Si D.H.Lawrence remarque qu'il y a un nouvel équilibre entre les sexes il affirme cependant qu'il nécessite un équilibre unaire de chacun des deux sexes, ce n'est qu'une inversion des rôles de chacun qui est opérée, le fossé existe toujours, "[...] just the same old gulf between the sexes"221. Apparemment, le héros fitzgeraldien ne sait pas établir ce nouvel équilibre car, séparément il ne sait plus très bien qui il est, il n'aspire qu'à la fusion impossible. Il est de toute évidence détruit par une nouvelle femme qui ne lui laisse pas le temps de se reconstruire un équilibre unaire indépendant selon les nouveaux critères. Nicole et Dick, qui allaient toujours chez le coiffeur ensemble, ressortant ensemble bien coiffés, semblables à des jumeaux dans une fusion parfaite, finissent le roman les cheveux à moitié lavés et la barbe à demi rasée (T 308) parce qu'ils savent désormais que la fusion est une illusion cachant une "crevasse", un "gouffre" infranchissable et indicible, ils ne peuvent former un tout, ils ne sont qu'à moitié eux-mêmes s'ils comptent l'un sur l'autre pour se compléter.
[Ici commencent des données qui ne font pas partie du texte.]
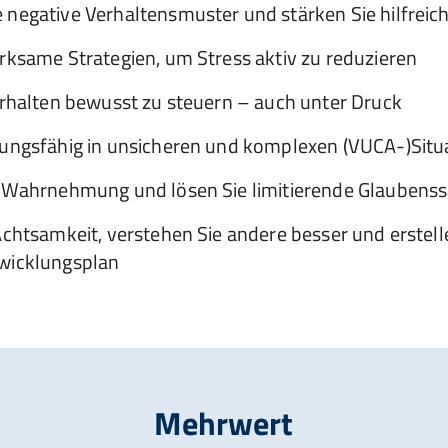
 negative Verhaltensmuster und stärken Sie hilfreic
rksame Strategien, um Stress aktiv zu reduzieren
Verhalten bewusst zu steuern – auch unter Druck
lungsfähig in unsicheren und komplexen (VUCA-)Situ
e Wahrnehmung und lösen Sie limitierende Glaubenss
Achtsamkeit, verstehen Sie andere besser und erstell
wicklungsplan
Mehrwert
Le héros, atterré par ce qu'il pressent, plus que par une véritable découverte, ne sait pas inclure ces révélations dans un univers qui fonctionnait auparavant pour la paix de son esprit et de son corps.

Notes
212.

- Georges Bataille affirme que nous sommes "des êtres discontinus", mais que nous "avons la nostalgie de la continuité perdue." ; il conclut donc : "Le sens dernier de l'érotisme est la fusion, la suppression de la limite.", op. cit., pp. 19, 22, 143.

213.

- Ibid., p. 32.

214.

- Jacques Lacan s'interroge à propos de cette fusion amoureuse : "-l'amour, est-ce de faire un ? L'Eros est-il la tension vers l'Un ?" ; un peu plus loin il apporte une réponse à cette question : "Des femmes à partir du moment où il y a des noms, on peut en faire une liste, et les compter. S'il y en a mille e tre c'est bien qu'on peut les prendre une par une, ce qui est essentiel. Et c'est tout autre chose que l'Un de la fusion universelle.", op. cit., pp. 12, 15.

215.

- Philippe Sollers, Théorie des exceptions, op. cit., p. 25.

216.

- "L'amour courtois, c'est pour l'homme, [...] la seule faÿon de se tirer avec élégance de l'absence du rapport sexuel.", Jacques Lacan, op. cit., p. 65.

217.

- Ibid., p. 39.

218.

- Georges Bataille, op. cit., p. 57.

219.

- Robert Sklar remarque : "Dick now explicitly recognizes that the genteel, romantic conventions were invented to hide his sexual desire for Rosemary.", op. cit., p. 276.

220.

- "[...] il y a toujours quelque chose qui chez elle [la femme] échappe au discours.", Jacques Lacan, op. cit., p. 34.

221.

- David Herbert Lawrence, op. cit., p. 97.